The dumping of cheap Chinese panels on the European market will continue for at least another year to a year and a half, thinks Jan-Jaap van Os, co-founder of Exasun.
Chinese solar panels have been flooding the European market in recent years. That is good news for consumers, because the price of panels has fallen sharply. But European producers are having great difficulty selling their panels due to the surplus of cheaper Chinese products.
According to the European trade association of solar panel manufacturers ESMC, there are currently 140 to 170 million Chinese panels in European ports and warehouses. That is enough for 70 to 85 gigawatts of production capacity. For comparison: in 2023, 56 gigawatts of production capacity with solar panels were installed.
In short, there is now more in storage than can be installed in a year. The supply of new panels also remains high.
High production costs of solar panels
The Swiss company Meyer Burger, one of the largest European manufacturers of solar panels, decided in January to move production to Germany Unpleasant move to the United States. Reason: too high production costs.
Two important Norwegian producers of wafers, the most important part of solar panels, have stopped making them.
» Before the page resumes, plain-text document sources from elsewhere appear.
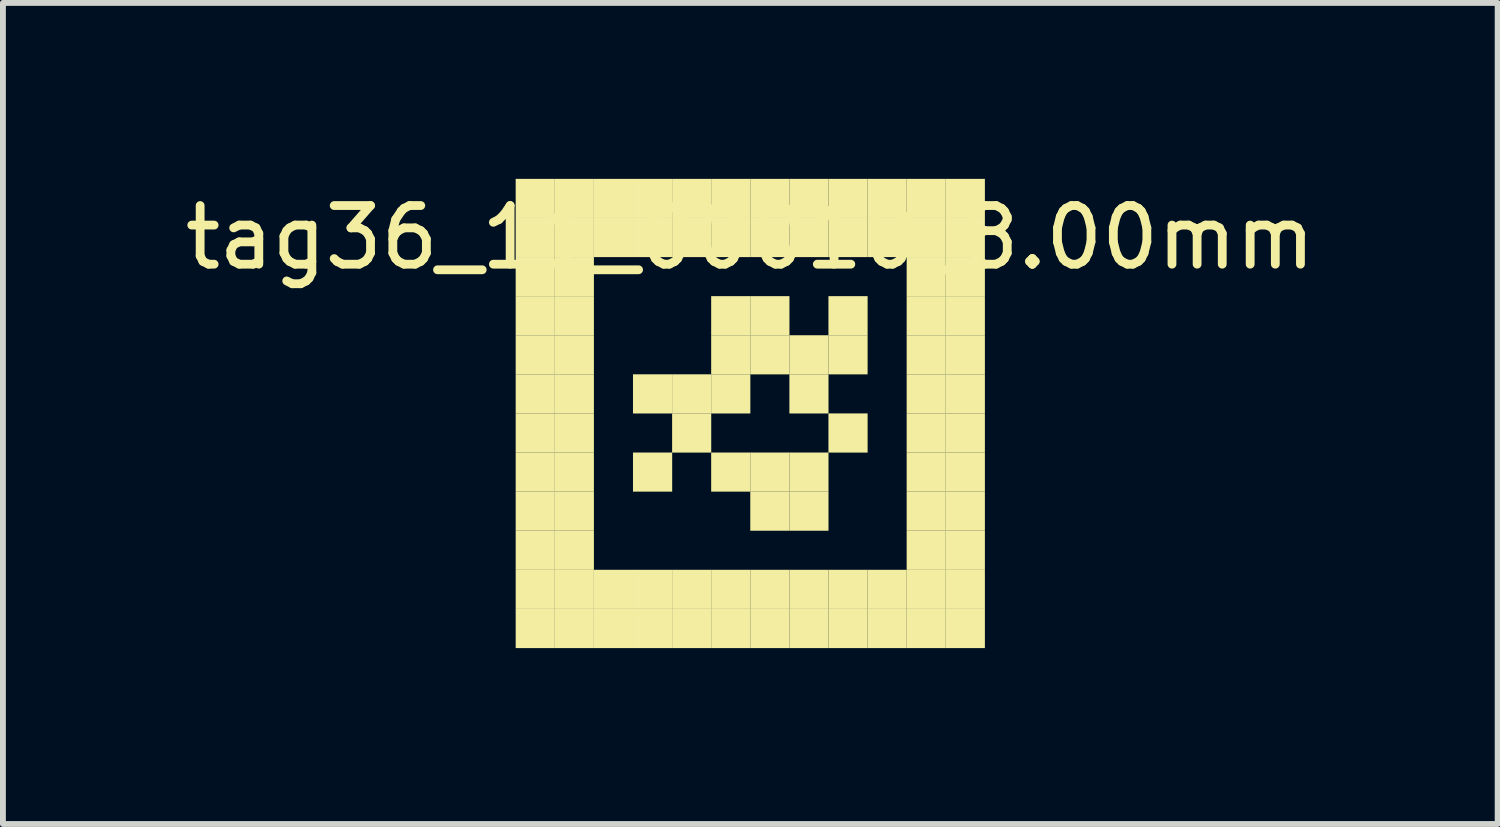
<source format=kicad_pcb>
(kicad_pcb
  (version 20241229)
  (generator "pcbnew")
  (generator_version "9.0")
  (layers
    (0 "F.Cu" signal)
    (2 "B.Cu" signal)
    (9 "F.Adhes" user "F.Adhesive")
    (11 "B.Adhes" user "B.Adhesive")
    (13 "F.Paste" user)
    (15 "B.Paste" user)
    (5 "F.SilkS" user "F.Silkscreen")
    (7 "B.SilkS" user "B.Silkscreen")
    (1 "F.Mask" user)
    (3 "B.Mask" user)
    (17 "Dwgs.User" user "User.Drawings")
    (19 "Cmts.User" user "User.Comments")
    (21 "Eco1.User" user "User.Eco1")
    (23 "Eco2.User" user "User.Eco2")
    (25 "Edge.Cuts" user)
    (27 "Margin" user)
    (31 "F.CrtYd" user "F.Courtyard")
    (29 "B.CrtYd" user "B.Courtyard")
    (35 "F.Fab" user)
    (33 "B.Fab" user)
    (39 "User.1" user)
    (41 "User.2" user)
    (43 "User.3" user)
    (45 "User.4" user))
  (footprint "tag36_11_00010_8.00mm"
    (layer "F.Cu")
    (at 9.744 4)
    (property "Reference" "tag36_11_00010_8.00mm" (at 0 -3 0) (layer "F.SilkS") (effects (font (size 1 1) (thickness 0.15))))
    (attr through_hole)
    (fp_poly (pts (xy -4 -4) (xy -3.333 -4) (xy -3.333 -3.333) (xy -4 -3.333)) (stroke (width 0.001) (type solid)) (fill yes) (layer "F.SilkS"))
    (fp_poly (pts (xy -4 -3.333) (xy -3.333 -3.333) (xy -3.333 -2.667) (xy -4 -2.667)) (stroke (width 0.001) (type solid)) (fill yes) (layer "F.SilkS"))
    (fp_poly (pts (xy -4 -2.667) (xy -3.333 -2.667) (xy -3.333 -2) (xy -4 -2)) (stroke (width 0.001) (type solid)) (fill yes) (layer "F.SilkS"))
    (fp_poly (pts (xy -4 -2) (xy -3.333 -2) (xy -3.333 -1.333) (xy -4 -1.333)) (stroke (width 0.001) (type solid)) (fill yes) (layer "F.SilkS"))
    (fp_poly (pts (xy -4 -1.333) (xy -3.333 -1.333) (xy -3.333 -0.667) (xy -4 -0.667)) (stroke (width 0.001) (type solid)) (fill yes) (layer "F.SilkS"))
    (fp_poly (pts (xy -4 -0.667) (xy -3.333 -0.667) (xy -3.333 0) (xy -4 0)) (stroke (width 0.001) (type solid)) (fill yes) (layer "F.SilkS"))
    (fp_poly (pts (xy -4 0) (xy -3.333 0) (xy -3.333 0.667) (xy -4 0.667)) (stroke (width 0.001) (type solid)) (fill yes) (layer "F.SilkS"))
    (fp_poly (pts (xy -4 0.667) (xy -3.333 0.667) (xy -3.333 1.333) (xy -4 1.333)) (stroke (width 0.001) (type solid)) (fill yes) (layer "F.SilkS"))
    (fp_poly (pts (xy -4 1.333) (xy -3.333 1.333) (xy -3.333 2) (xy -4 2)) (stroke (width 0.001) (type solid)) (fill yes) (layer "F.SilkS"))
    (fp_poly (pts (xy -4 2) (xy -3.333 2) (xy -3.333 2.667) (xy -4 2.667)) (stroke (width 0.001) (type solid)) (fill yes) (layer "F.SilkS"))
    (fp_poly (pts (xy -4 2.667) (xy -3.333 2.667) (xy -3.333 3.333) (xy -4 3.333)) (stroke (width 0.001) (type solid)) (fill yes) (layer "F.SilkS"))
    (fp_poly (pts (xy -4 3.333) (xy -3.333 3.333) (xy -3.333 4) (xy -4 4)) (stroke (width 0.001) (type solid)) (fill yes) (layer "F.SilkS"))
    (fp_poly (pts (xy -3.333 -4) (xy -2.667 -4) (xy -2.667 -3.333) (xy -3.333 -3.333)) (stroke (width 0.001) (type solid)) (fill yes) (layer "F.SilkS"))
    (fp_poly (pts (xy -3.333 -3.333) (xy -2.667 -3.333) (xy -2.667 -2.667) (xy -3.333 -2.667)) (stroke (width 0.001) (type solid)) (fill yes) (layer "F.SilkS"))
    (fp_poly (pts (xy -3.333 -2.667) (xy -2.667 -2.667) (xy -2.667 -2) (xy -3.333 -2)) (stroke (width 0.001) (type solid)) (fill yes) (layer "F.SilkS"))
    (fp_poly (pts (xy -3.333 -2) (xy -2.667 -2) (xy -2.667 -1.333) (xy -3.333 -1.333)) (stroke (width 0.001) (type solid)) (fill yes) (layer "F.SilkS"))
    (fp_poly (pts (xy -3.333 -1.333) (xy -2.667 -1.333) (xy -2.667 -0.667) (xy -3.333 -0.667)) (stroke (width 0.001) (type solid)) (fill yes) (layer "F.SilkS"))
    (fp_poly (pts (xy -3.333 -0.667) (xy -2.667 -0.667) (xy -2.667 0) (xy -3.333 0)) (stroke (width 0.001) (type solid)) (fill yes) (layer "F.SilkS"))
    (fp_poly (pts (xy -3.333 0) (xy -2.667 0) (xy -2.667 0.667) (xy -3.333 0.667)) (stroke (width 0.001) (type solid)) (fill yes) (layer "F.SilkS"))
    (fp_poly (pts (xy -3.333 0.667) (xy -2.667 0.667) (xy -2.667 1.333) (xy -3.333 1.333)) (stroke (width 0.001) (type solid)) (fill yes) (layer "F.SilkS"))
    (fp_poly (pts (xy -3.333 1.333) (xy -2.667 1.333) (xy -2.667 2) (xy -3.333 2)) (stroke (width 0.001) (type solid)) (fill yes) (layer "F.SilkS"))
    (fp_poly (pts (xy -3.333 2) (xy -2.667 2) (xy -2.667 2.667) (xy -3.333 2.667)) (stroke (width 0.001) (type solid)) (fill yes) (layer "F.SilkS"))
    (fp_poly (pts (xy -3.333 2.667) (xy -2.667 2.667) (xy -2.667 3.333) (xy -3.333 3.333)) (stroke (width 0.001) (type solid)) (fill yes) (layer "F.SilkS"))
    (fp_poly (pts (xy -3.333 3.333) (xy -2.667 3.333) (xy -2.667 4) (xy -3.333 4)) (stroke (width 0.001) (type solid)) (fill yes) (layer "F.SilkS"))
    (fp_poly (pts (xy -2.667 -4) (xy -2 -4) (xy -2 -3.333) (xy -2.667 -3.333)) (stroke (width 0.001) (type solid)) (fill yes) (layer "F.SilkS"))
    (fp_poly (pts (xy -2.667 -3.333) (xy -2 -3.333) (xy -2 -2.667) (xy -2.667 -2.667)) (stroke (width 0.001) (type solid)) (fill yes) (layer "F.SilkS"))
    (fp_poly (pts (xy -2.667 2.667) (xy -2 2.667) (xy -2 3.333) (xy -2.667 3.333)) (stroke (width 0.001) (type solid)) (fill yes) (layer "F.SilkS"))
    (fp_poly (pts (xy -2.667 3.333) (xy -2 3.333) (xy -2 4) (xy -2.667 4)) (stroke (width 0.001) (type solid)) (fill yes) (layer "F.SilkS"))
    (fp_poly (pts (xy -2 -4) (xy -1.333 -4) (xy -1.333 -3.333) (xy -2 -3.333)) (stroke (width 0.001) (type solid)) (fill yes) (layer "F.SilkS"))
    (fp_poly (pts (xy -2 -3.333) (xy -1.333 -3.333) (xy -1.333 -2.667) (xy -2 -2.667)) (stroke (width 0.001) (type solid)) (fill yes) (layer "F.SilkS"))
    (fp_poly (pts (xy -2 -0.667) (xy -1.333 -0.667) (xy -1.333 0) (xy -2 0)) (stroke (width 0.001) (type solid)) (fill yes) (layer "F.SilkS"))
    (fp_poly (pts (xy -2 0.667) (xy -1.333 0.667) (xy -1.333 1.333) (xy -2 1.333)) (stroke (width 0.001) (type solid)) (fill yes) (layer "F.SilkS"))
    (fp_poly (pts (xy -2 2.667) (xy -1.333 2.667) (xy -1.333 3.333) (xy -2 3.333)) (stroke (width 0.001) (type solid)) (fill yes) (layer "F.SilkS"))
    (fp_poly (pts (xy -2 3.333) (xy -1.333 3.333) (xy -1.333 4) (xy -2 4)) (stroke (width 0.001) (type solid)) (fill yes) (layer "F.SilkS"))
    (fp_poly (pts (xy -1.333 -4) (xy -0.667 -4) (xy -0.667 -3.333) (xy -1.333 -3.333)) (stroke (width 0.001) (type solid)) (fill yes) (layer "F.SilkS"))
    (fp_poly (pts (xy -1.333 -3.333) (xy -0.667 -3.333) (xy -0.667 -2.667) (xy -1.333 -2.667)) (stroke (width 0.001) (type solid)) (fill yes) (layer "F.SilkS"))
    (fp_poly (pts (xy -1.333 -0.667) (xy -0.667 -0.667) (xy -0.667 0) (xy -1.333 0)) (stroke (width 0.001) (type solid)) (fill yes) (layer "F.SilkS"))
    (fp_poly (pts (xy -1.333 0) (xy -0.667 0) (xy -0.667 0.667) (xy -1.333 0.667)) (stroke (width 0.001) (type solid)) (fill yes) (layer "F.SilkS"))
    (fp_poly (pts (xy -1.333 2.667) (xy -0.667 2.667) (xy -0.667 3.333) (xy -1.333 3.333)) (stroke (width 0.001) (type solid)) (fill yes) (layer "F.SilkS"))
    (fp_poly (pts (xy -1.333 3.333) (xy -0.667 3.333) (xy -0.667 4) (xy -1.333 4)) (stroke (width 0.001) (type solid)) (fill yes) (layer "F.SilkS"))
    (fp_poly (pts (xy -0.667 -4) (xy 0 -4) (xy 0 -3.333) (xy -0.667 -3.333)) (stroke (width 0.001) (type solid)) (fill yes) (layer "F.SilkS"))
    (fp_poly (pts (xy -0.667 -3.333) (xy 0 -3.333) (xy 0 -2.667) (xy -0.667 -2.667)) (stroke (width 0.001) (type solid)) (fill yes) (layer "F.SilkS"))
    (fp_poly (pts (xy -0.667 -2) (xy 0 -2) (xy 0 -1.333) (xy -0.667 -1.333)) (stroke (width 0.001) (type solid)) (fill yes) (layer "F.SilkS"))
    (fp_poly (pts (xy -0.667 -1.333) (xy 0 -1.333) (xy 0 -0.667) (xy -0.667 -0.667)) (stroke (width 0.001) (type solid)) (fill yes) (layer "F.SilkS"))
    (fp_poly (pts (xy -0.667 -0.667) (xy 0 -0.667) (xy 0 0) (xy -0.667 0)) (stroke (width 0.001) (type solid)) (fill yes) (layer "F.SilkS"))
    (fp_poly (pts (xy -0.667 0.667) (xy 0 0.667) (xy 0 1.333) (xy -0.667 1.333)) (stroke (width 0.001) (type solid)) (fill yes) (layer "F.SilkS"))
    (fp_poly (pts (xy -0.667 2.667) (xy 0 2.667) (xy 0 3.333) (xy -0.667 3.333)) (stroke (width 0.001) (type solid)) (fill yes) (layer "F.SilkS"))
    (fp_poly (pts (xy -0.667 3.333) (xy 0 3.333) (xy 0 4) (xy -0.667 4)) (stroke (width 0.001) (type solid)) (fill yes) (layer "F.SilkS"))
    (fp_poly (pts (xy 0 -4) (xy 0.667 -4) (xy 0.667 -3.333) (xy 0 -3.333)) (stroke (width 0.001) (type solid)) (fill yes) (layer "F.SilkS"))
    (fp_poly (pts (xy 0 -3.333) (xy 0.667 -3.333) (xy 0.667 -2.667) (xy 0 -2.667)) (stroke (width 0.001) (type solid)) (fill yes) (layer "F.SilkS"))
    (fp_poly (pts (xy 0 -2) (xy 0.667 -2) (xy 0.667 -1.333) (xy 0 -1.333)) (stroke (width 0.001) (type solid)) (fill yes) (layer "F.SilkS"))
    (fp_poly (pts (xy 0 -1.333) (xy 0.667 -1.333) (xy 0.667 -0.667) (xy 0 -0.667)) (stroke (width 0.001) (type solid)) (fill yes) (layer "F.SilkS"))
    (fp_poly (pts (xy 0 0.667) (xy 0.667 0.667) (xy 0.667 1.333) (xy 0 1.333)) (stroke (width 0.001) (type solid)) (fill yes) (layer "F.SilkS"))
    (fp_poly (pts (xy 0 1.333) (xy 0.667 1.333) (xy 0.667 2) (xy 0 2)) (stroke (width 0.001) (type solid)) (fill yes) (layer "F.SilkS"))
    (fp_poly (pts (xy 0 2.667) (xy 0.667 2.667) (xy 0.667 3.333) (xy 0 3.333)) (stroke (width 0.001) (type solid)) (fill yes) (layer "F.SilkS"))
    (fp_poly (pts (xy 0 3.333) (xy 0.667 3.333) (xy 0.667 4) (xy 0 4)) (stroke (width 0.001) (type solid)) (fill yes) (layer "F.SilkS"))
    (fp_poly (pts (xy 0.667 -4) (xy 1.333 -4) (xy 1.333 -3.333) (xy 0.667 -3.333)) (stroke (width 0.001) (type solid)) (fill yes) (layer "F.SilkS"))
    (fp_poly (pts (xy 0.667 -3.333) (xy 1.333 -3.333) (xy 1.333 -2.667) (xy 0.667 -2.667)) (stroke (width 0.001) (type solid)) (fill yes) (layer "F.SilkS"))
    (fp_poly (pts (xy 0.667 -1.333) (xy 1.333 -1.333) (xy 1.333 -0.667) (xy 0.667 -0.667)) (stroke (width 0.001) (type solid)) (fill yes) (layer "F.SilkS"))
    (fp_poly (pts (xy 0.667 -0.667) (xy 1.333 -0.667) (xy 1.333 0) (xy 0.667 0)) (stroke (width 0.001) (type solid)) (fill yes) (layer "F.SilkS"))
    (fp_poly (pts (xy 0.667 0.667) (xy 1.333 0.667) (xy 1.333 1.333) (xy 0.667 1.333)) (stroke (width 0.001) (type solid)) (fill yes) (layer "F.SilkS"))
    (fp_poly (pts (xy 0.667 1.333) (xy 1.333 1.333) (xy 1.333 2) (xy 0.667 2)) (stroke (width 0.001) (type solid)) (fill yes) (layer "F.SilkS"))
    (fp_poly (pts (xy 0.667 2.667) (xy 1.333 2.667) (xy 1.333 3.333) (xy 0.667 3.333)) (stroke (width 0.001) (type solid)) (fill yes) (layer "F.SilkS"))
    (fp_poly (pts (xy 0.667 3.333) (xy 1.333 3.333) (xy 1.333 4) (xy 0.667 4)) (stroke (width 0.001) (type solid)) (fill yes) (layer "F.SilkS"))
    (fp_poly (pts (xy 1.333 -4) (xy 2 -4) (xy 2 -3.333) (xy 1.333 -3.333)) (stroke (width 0.001) (type solid)) (fill yes) (layer "F.SilkS"))
    (fp_poly (pts (xy 1.333 -3.333) (xy 2 -3.333) (xy 2 -2.667) (xy 1.333 -2.667)) (stroke (width 0.001) (type solid)) (fill yes) (layer "F.SilkS"))
    (fp_poly (pts (xy 1.333 -2) (xy 2 -2) (xy 2 -1.333) (xy 1.333 -1.333)) (stroke (width 0.001) (type solid)) (fill yes) (layer "F.SilkS"))
    (fp_poly (pts (xy 1.333 -1.333) (xy 2 -1.333) (xy 2 -0.667) (xy 1.333 -0.667)) (stroke (width 0.001) (type solid)) (fill yes) (layer "F.SilkS"))
    (fp_poly (pts (xy 1.333 0) (xy 2 0) (xy 2 0.667) (xy 1.333 0.667)) (stroke (width 0.001) (type solid)) (fill yes) (layer "F.SilkS"))
    (fp_poly (pts (xy 1.333 2.667) (xy 2 2.667) (xy 2 3.333) (xy 1.333 3.333)) (stroke (width 0.001) (type solid)) (fill yes) (layer "F.SilkS"))
    (fp_poly (pts (xy 1.333 3.333) (xy 2 3.333) (xy 2 4) (xy 1.333 4)) (stroke (width 0.001) (type solid)) (fill yes) (layer "F.SilkS"))
    (fp_poly (pts (xy 2 -4) (xy 2.667 -4) (xy 2.667 -3.333) (xy 2 -3.333)) (stroke (width 0.001) (type solid)) (fill yes) (layer "F.SilkS"))
    (fp_poly (pts (xy 2 -3.333) (xy 2.667 -3.333) (xy 2.667 -2.667) (xy 2 -2.667)) (stroke (width 0.001) (type solid)) (fill yes) (layer "F.SilkS"))
    (fp_poly (pts (xy 2 2.667) (xy 2.667 2.667) (xy 2.667 3.333) (xy 2 3.333)) (stroke (width 0.001) (type solid)) (fill yes) (layer "F.SilkS"))
    (fp_poly (pts (xy 2 3.333) (xy 2.667 3.333) (xy 2.667 4) (xy 2 4)) (stroke (width 0.001) (type solid)) (fill yes) (layer "F.SilkS"))
    (fp_poly (pts (xy 2.667 -4) (xy 3.333 -4) (xy 3.333 -3.333) (xy 2.667 -3.333)) (stroke (width 0.001) (type solid)) (fill yes) (layer "F.SilkS"))
    (fp_poly (pts (xy 2.667 -3.333) (xy 3.333 -3.333) (xy 3.333 -2.667) (xy 2.667 -2.667)) (stroke (width 0.001) (type solid)) (fill yes) (layer "F.SilkS"))
    (fp_poly (pts (xy 2.667 -2.667) (xy 3.333 -2.667) (xy 3.333 -2) (xy 2.667 -2)) (stroke (width 0.001) (type solid)) (fill yes) (layer "F.SilkS"))
    (fp_poly (pts (xy 2.667 -2) (xy 3.333 -2) (xy 3.333 -1.333) (xy 2.667 -1.333)) (stroke (width 0.001) (type solid)) (fill yes) (layer "F.SilkS"))
    (fp_poly (pts (xy 2.667 -1.333) (xy 3.333 -1.333) (xy 3.333 -0.667) (xy 2.667 -0.667)) (stroke (width 0.001) (type solid)) (fill yes) (layer "F.SilkS"))
    (fp_poly (pts (xy 2.667 -0.667) (xy 3.333 -0.667) (xy 3.333 0) (xy 2.667 0)) (stroke (width 0.001) (type solid)) (fill yes) (layer "F.SilkS"))
    (fp_poly (pts (xy 2.667 0) (xy 3.333 0) (xy 3.333 0.667) (xy 2.667 0.667)) (stroke (width 0.001) (type solid)) (fill yes) (layer "F.SilkS"))
    (fp_poly (pts (xy 2.667 0.667) (xy 3.333 0.667) (xy 3.333 1.333) (xy 2.667 1.333)) (stroke (width 0.001) (type solid)) (fill yes) (layer "F.SilkS"))
    (fp_poly (pts (xy 2.667 1.333) (xy 3.333 1.333) (xy 3.333 2) (xy 2.667 2)) (stroke (width 0.001) (type solid)) (fill yes) (layer "F.SilkS"))
    (fp_poly (pts (xy 2.667 2) (xy 3.333 2) (xy 3.333 2.667) (xy 2.667 2.667)) (stroke (width 0.001) (type solid)) (fill yes) (layer "F.SilkS"))
    (fp_poly (pts (xy 2.667 2.667) (xy 3.333 2.667) (xy 3.333 3.333) (xy 2.667 3.333)) (stroke (width 0.001) (type solid)) (fill yes) (layer "F.SilkS"))
    (fp_poly (pts (xy 2.667 3.333) (xy 3.333 3.333) (xy 3.333 4) (xy 2.667 4)) (stroke (width 0.001) (type solid)) (fill yes) (layer "F.SilkS"))
    (fp_poly (pts (xy 3.333 -4) (xy 4 -4) (xy 4 -3.333) (xy 3.333 -3.333)) (stroke (width 0.001) (type solid)) (fill yes) (layer "F.SilkS"))
    (fp_poly (pts (xy 3.333 -3.333) (xy 4 -3.333) (xy 4 -2.667) (xy 3.333 -2.667)) (stroke (width 0.001) (type solid)) (fill yes) (layer "F.SilkS"))
    (fp_poly (pts (xy 3.333 -2.667) (xy 4 -2.667) (xy 4 -2) (xy 3.333 -2)) (stroke (width 0.001) (type solid)) (fill yes) (layer "F.SilkS"))
    (fp_poly (pts (xy 3.333 -2) (xy 4 -2) (xy 4 -1.333) (xy 3.333 -1.333)) (stroke (width 0.001) (type solid)) (fill yes) (layer "F.SilkS"))
    (fp_poly (pts (xy 3.333 -1.333) (xy 4 -1.333) (xy 4 -0.667) (xy 3.333 -0.667)) (stroke (width 0.001) (type solid)) (fill yes) (layer "F.SilkS"))
    (fp_poly (pts (xy 3.333 -0.667) (xy 4 -0.667) (xy 4 0) (xy 3.333 0)) (stroke (width 0.001) (type solid)) (fill yes) (layer "F.SilkS"))
    (fp_poly (pts (xy 3.333 0) (xy 4 0) (xy 4 0.667) (xy 3.333 0.667)) (stroke (width 0.001) (type solid)) (fill yes) (layer "F.SilkS"))
    (fp_poly (pts (xy 3.333 0.667) (xy 4 0.667) (xy 4 1.333) (xy 3.333 1.333)) (stroke (width 0.001) (type solid)) (fill yes) (layer "F.SilkS"))
    (fp_poly (pts (xy 3.333 1.333) (xy 4 1.333) (xy 4 2) (xy 3.333 2)) (stroke (width 0.001) (type solid)) (fill yes) (layer "F.SilkS"))
    (fp_poly (pts (xy 3.333 2) (xy 4 2) (xy 4 2.667) (xy 3.333 2.667)) (stroke (width 0.001) (type solid)) (fill yes) (layer "F.SilkS"))
    (fp_poly (pts (xy 3.333 2.667) (xy 4 2.667) (xy 4 3.333) (xy 3.333 3.333)) (stroke (width 0.001) (type solid)) (fill yes) (layer "F.SilkS"))
    (fp_poly (pts (xy 3.333 3.333) (xy 4 3.333) (xy 4 4) (xy 3.333 4)) (stroke (width 0.001) (type solid)) (fill yes) (layer "F.SilkS")))
  (gr_rect
    (start -3 -3)
    (end 22.488 11.001)
    (stroke (width 0.1) (type default))
    (fill no)
    (layer "Edge.Cuts")))
</source>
Also among the approximately one hundred and fifty panel manufacturers in Europe there is a battlefield going on.
Bankruptcies are looming
The European producers, united in the ESMC, think that half of the production capacity in Europe will disappear in the next eight weeks. Due to energy prices that are four to six times higher in Europe than in the United States and China, the power-hungry production of panels is much more expensive here.
In the US and China, costs are lower because production uses much more cheap, but polluting, gas and coal. Taxes in the countries are also lower.
Exasun saw no recovery
The Dutch Exasun closed at the end of January bankrupt. The company, which currently has 26 employees in a factory in The Hague, sees competition from China as the main cause, says co-founder Jan-Jaap van Os. Founded in 2015, it is the oldest solar panel manufacturer in the Netherlands.
“The virtual closing of the borders to Chinese solar panels by India and the United States created a large surplus on the European market, causing sales prices to drop by more than 50 percent. We tried for a while, including by selling less than the half of the people to work. But we saw no recovery.”
And that will not happen, Van Os predicts: “Chinese companies are many times larger and demonstrably sell at half their cost price. The European Union will not take action against this.”
The Netherlands has five other solar panel manufacturers, who are also not having an easy time, according to Van Os.
Europe is not self-sufficient with solar panels
The EU actually had big plans in 2022 to become more self-sufficient in the production of solar panels. At least 30 percent had to come from Europe. Now it is less than 5 percent.
According to Van Os, Europe is not critical enough of the Chinese. “The EU is looking closely at how we can become more circular and encourages the production of higher quality panels. But they do nothing about those cheap imports.”
Will the automotive sector also be destroyed?
According to Van Os and other market experts, energy prices for companies must be reduced. Energy is the most important cost item in the production of panels, but companies are not helped with this. “The subsidy now too often goes to the investment in setting up the factory,” says Van Os.
He believes that much more of this support should be spent on energy bills and that there should be import taxes. Europe must take action quickly, he says. “It is now the solar panel industry where companies are disappearing. But the next sector in Europe to suffer from this is the car industry.”